I giovani scrittori o aspiranti tali si chiedono spesso come si supera il cosiddetto “blocco creativo” e quanto tempo  dedico giornalmente alla scrittura. Non credo si possa dare una regola o una spiegazione che vada bene per tutti. Nessuno potrebbe farlo.  A mio parere il blocco creativo è sintomo che qualcosa nel nostro mondo sta cambiando o morendo. E’ come quando un amico amatissimo ci lascia senza motivo: all’inizio ci sentiamo annientati e gridiamo al tradimento, poi  capiamo che basta aprire la porta del cambiamento perché possano entrare amici nuovi, innovativi e maggiormente in sintonia con quello che siamo. Quando riguadagniamo la nostra identità creativa, perdiamo il falso io  che stavamo sostenendo e la perdita di questa falsa identità può risultare traumatica: “Non so più chi sono”. Cambiamenti nel gusto e nelle concezioni accompagnano il cambiamento di identità. Uno dei segnali più chiari che indica un sano meccanismo di ripresa è l’impulso a rovistare  tra vecchi vestiti, carte e altri oggetti per eliminare ciò che è inutile. Si tratta di fare spazio, di lasciar morire ciò che naturalmente deve andarsene. Come un amico, un amante con cui ormai non c’è più niente in comune.

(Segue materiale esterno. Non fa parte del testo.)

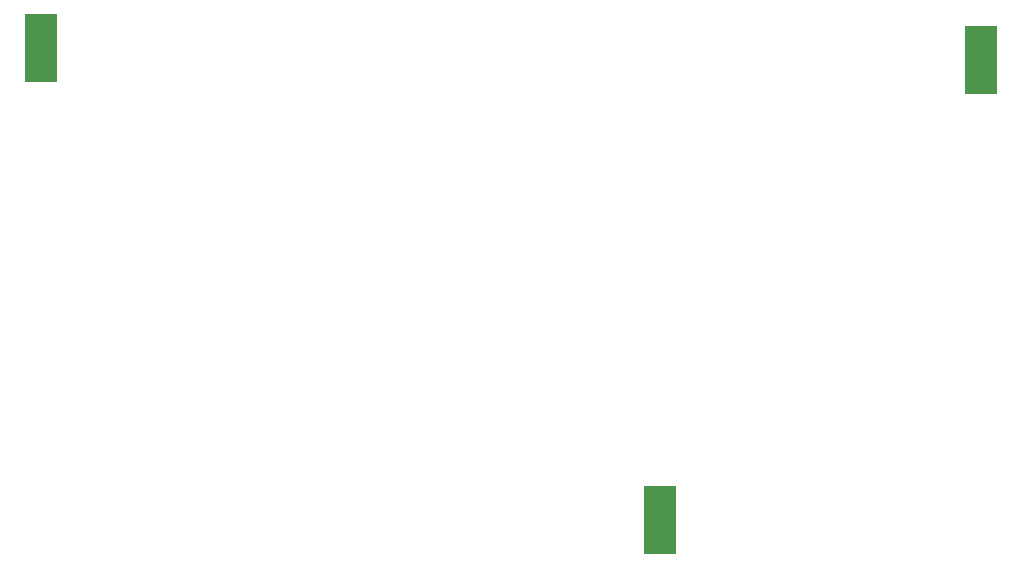
<source format=gbs>
G04*
G04 #@! TF.GenerationSoftware,Altium Limited,Altium Designer,19.0.10 (269)*
G04*
G04 Layer_Color=16711935*
%FSLAX42Y42*%
%MOMM*%
G71*
G01*
G75*
%ADD28R,2.74X5.79*%
D28*
X8877Y3721D02*
D03*
X11595Y7620D02*
D03*
X3632Y7722D02*
D03*
M02*

</source>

Il vecchio io se ne va dolorante, mentre il nuovo io viene alla luce e si rafforza. La vecchia vita si è schiantata e ha preso fuoco e potete sentirvi senza un veicolo, dato che la nuova vita non si è ancora manifestata. Abbiate la forza di continuare a camminare. Vincete il blocco curandovi di voi stessi, parlando con tenerezza con il vostro bambino interiore terrorizzato dal cambiamento, divertitevi, giocate a fare quella cosa che amavate fare e che non avete mai fatto, affidatevi al Creatore di tutte le creatività affinché vi sostenga in questo compito, se vi sembra opportuno, oppure affidatevi semplicemente alla vostra profonda sapienza interiore. Ma…soprattutto scrivete! Ogni giorno tre pagine, la mattina prestissimo, quando nessuno verrà a disturbarvi. Non dovete fare letteratura ma appoggiare la penna sui fogli di un quaderno segretissimo e lasciarvi andare a qualsiasi cosa accada. Un giorno, una settimana, un anno…il blocco si frantumerà e neppure ve ne accorgerete, scoprendovi all’improvviso intenti a progettare il vostro nuovo capolavoro. E allora il tempo collasserà e ne perderete la nozione.